Encore faut-il s’en donner les moyens. « Nous étions un petit noyau de Marcinelle. Sous l’impulsion du pianiste Paolo Ragatzu, on s’est dit : ‘on arrête de rigoler, il y a une école de jazz à Liège’. Au début, les partoches des standards du jazz à déchiffrer avec le Real Book, c’étaient des hiéroglyphes ». Les professeurs comme feu Paolo Radoni ou Serge Lazarevitch, mais aussi Dennis Luxion et Richard Rousselet, ont bien fait progresser les choses.

La mélodie d’abord

Aujourd’hui, « jouer des standards jazz est un moyen de communication entre musiciens et avec le public ». Patrick Deltenre compose également : « Je démarre toujours de mélodies, pas de grilles d’accords d’harmonie. L’idée est de faire plaisir aux gens qui écoutent. » Son partenaire dans Inner Travels, le pianiste Ivan Paduart, fonctionne autrement : « Il adore tordre les accords, les harmonies. Nous sommes tellement différents dans notre façon de faire que cela nous réunit, car nous sommes complémentaires ».

« Ivan n’a pas du tout été à l’école du bal », sourit le guitariste. Cette école, c’est ce qui réunit Mimi Verderame, Bruno Castellucci ou encore Paolo Radoni, « tous des mélodistes. Les solos de Paolo étaient de la poésie, on ne parlait plus de mathématiques ». Raison pour laquelle, bien que son aîné et professeur, « il m’a tout de suite adopté, nous sommes devenus amis », au point de former un duo de guitares.
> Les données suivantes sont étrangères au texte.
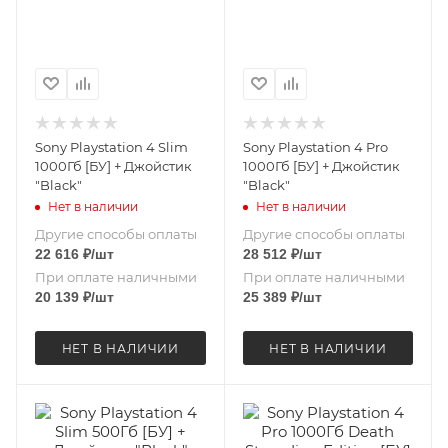
Sony Playstation 4 Slim
Sony Playstation 4 Pro
1000Гб [БУ] + Джойстик
1000Гб [БУ] + Джойстик
"Black"
"Black"
Нет в наличии
Нет в наличии
Другие способы оплаты
Другие способы оплаты
22 616
₽
/шт
28 512
₽
/шт
При оплате наличными
При оплате наличными
20 139
₽
/шт
25 389
₽
/шт
НЕТ В НАЛИЧИИ
НЕТ В НАЛИЧИИ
Depuis une dizaine d’années, Patrick Deltenre vit en Flandre, à Londerzeel, dans le Brabant. « Là aussi, j’ai la chance d’être appelé dans différents styles, c’est chouette d’être reconnu en Flandre ». Question professionnalisme également car, « si on dit qu’on répète à 2 heures, pas question de débarquer avec son matos à cette heure-là, ils sont tous prêts ! Si tu veux travailler avec eux, tu as intérêt à débarquer à 1h30. C’est tellement confortable de travailler dans ces conditions ! ».

Musique sans frontière

Lui qui a été plongé dans la musique dès son plus jeune âge aurait bien aimé que son fils, Thomas, prenne le relais. Certes, il écoute du classique, du hip-hop, du jazz, mais il travaille dans le jeu vidéo : « D’après lui, j’ai poussé le curseur tellement loin qu’il n’aurait plus rien à ajouter ».

Question transmission du savoir, « le temps qui passe me donne plus envie de jouer que d’enseigner ». C’est pour cela que Patrick Deltenre est tout fou de jouer dans un nouveau trio avec les « toppers » que sont Frank Deruytter au saxophone et Hervé Martens au piano. « Un projet très particulier, qui va de John Scofield à ‘What a Wonderful World’, avec la même vue sur la musique sans frontière ».